With individual nurses demoralised about a resolution for staffing shortages any time soon, NOTED asked the nurses’ union, the New Zealand Nurses’ Organisation, to comment on working conditions at Wellington Hospital.

It said it would not be interviewed about the workings of one DHB so close to a national strike, but in an emailed statement said it was “working with its members and raising issues formally with DHB management” relating to the issues raised in the staff engagement survey.

Nurses said they had some sympathy for Capital and Coast District Health Board’s predicament; the DHB - thought to hold debt levels second in the country only to those of quake-stricken Canterbury - could only do so much to boost staffing with the resources they had. A number pointed out that helping nurses avoid burnout would take more than upping the numbers; a mix of skills was important too, and nurses complained that it was almost impossible to take time out for the training, education and study they needed to be better at their jobs.
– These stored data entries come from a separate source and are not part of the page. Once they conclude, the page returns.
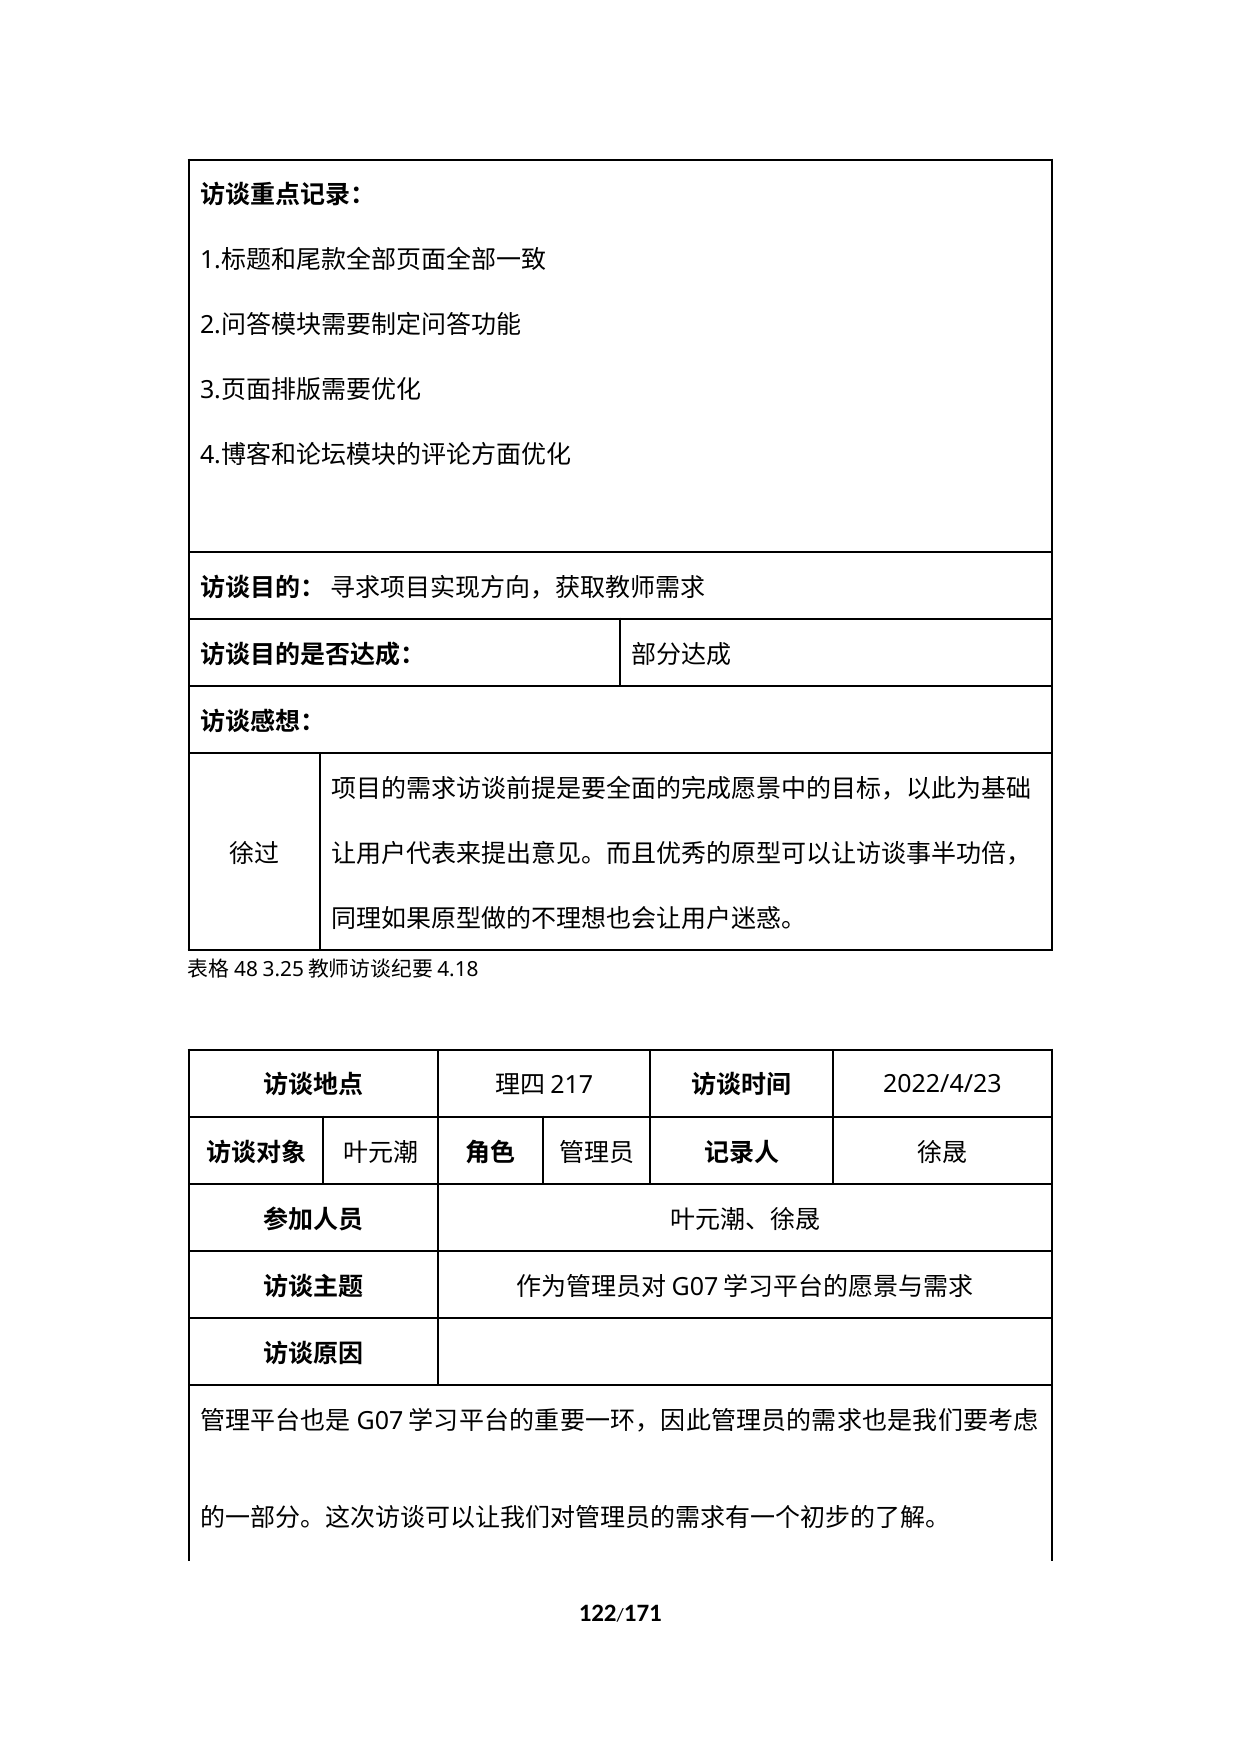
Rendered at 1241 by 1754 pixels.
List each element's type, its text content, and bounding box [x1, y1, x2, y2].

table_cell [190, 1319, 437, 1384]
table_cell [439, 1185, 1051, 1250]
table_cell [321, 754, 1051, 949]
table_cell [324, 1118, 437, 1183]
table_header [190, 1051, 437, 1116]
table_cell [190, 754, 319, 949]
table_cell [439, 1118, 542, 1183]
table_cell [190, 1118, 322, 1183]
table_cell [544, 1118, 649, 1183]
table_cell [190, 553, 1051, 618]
text 表格 48 3.25教师访谈纪要4.18 [187, 951, 1053, 983]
One said it came down to how employers spoke to staff. A casual nurse who works across the region’s public hospitals, as well as at Southern Cross’ private facility, said it was clear morale was low at Wellington Hospital because the overall tone of communication was negative.

“When you step into Hutt Hospital, you see posters for ridesharing, biking to work, eating healthy,” she said. “Wellington Hospital is trying, but the focus is negative rather than positive.”

At Southern Cross, she said, employees were offered a $55 refund for treating themselves to an act of self-care, like a movie, a massage, or new gym shoes. Despite her belief in the public health system, she said she had been taken aback by the private hospital’s culture.

“Why would I work my arse off in public, when I could go to private, where they’d value me and I’d have fewer sick patients and a work-life balance?” she said.

“But I’m still really torn because I want to believe that the public system can work.”